I'M AT: Melbourne Connection, a strange place, friendly enough, but where the kitchen's closed at 10pm (so you can't get at your cold beers after a night at the cinema) and you're not apparently able to drink anyway, despite there not being an in-house bar or fridge with beers for sale. Apart from that, and the high turnover (much rustling in the mornings before check-out), it was OK.
You could get stuck in Melbourne for years on end, I'm sure, ligging from gig to flick to party to cup final.
In the few days I was there, I managed to see England beat Australia at cricket (a defeat from which, as I write, the Aussies still haven't recovered); go to a huge beach party in high winds, saw loads of rrrrrrrrawk bands hammering their fretboards; saw five films (Last King of Scotland, Volver, I'm Your Man, The Good Shepherd and Notes on a Scandal, all of which were pretty good - Scandal was beautifully evil, Last King was compelling. Good Shepherd was a bit slow.); ate at noodle bars and curry trucks and fast food courts and stuff; walked in the Dandenong ranges, and saw my first wild animal, an echidna, which lumbered past spinily; went to Melbourne Zoo, where unfortunately the alien tigers are given great prominence than the native platypi; and so on.
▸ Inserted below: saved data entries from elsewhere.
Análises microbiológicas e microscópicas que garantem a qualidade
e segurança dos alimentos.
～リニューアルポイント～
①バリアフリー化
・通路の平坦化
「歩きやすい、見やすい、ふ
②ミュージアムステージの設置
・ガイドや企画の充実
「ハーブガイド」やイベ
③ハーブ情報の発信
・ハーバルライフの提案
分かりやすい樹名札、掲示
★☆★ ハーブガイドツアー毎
It's a place of high-rise, where trams rattle through the streets, cars are forced to do strange u-turns into red lights to turn right, where the river Yarra runs gently through, fit groups of rowers gouging a channel in the shape of the coxswain's call. The biggest casino in Australia is here. I didn't go.
And there seemed no reason to leave, until I saw my bank balance. Beers here are 6 or 7 dollars a pint - London Prices (three quid-ish) - and you can burn, burn, burn your cash without even really trying. The same amount would buy a bed and a good meal in Bolivia.
It was this madness that made me spend a further 150 dollars on a two-day tour that would bring me right back to where I started - albeit via the Great Oean Road.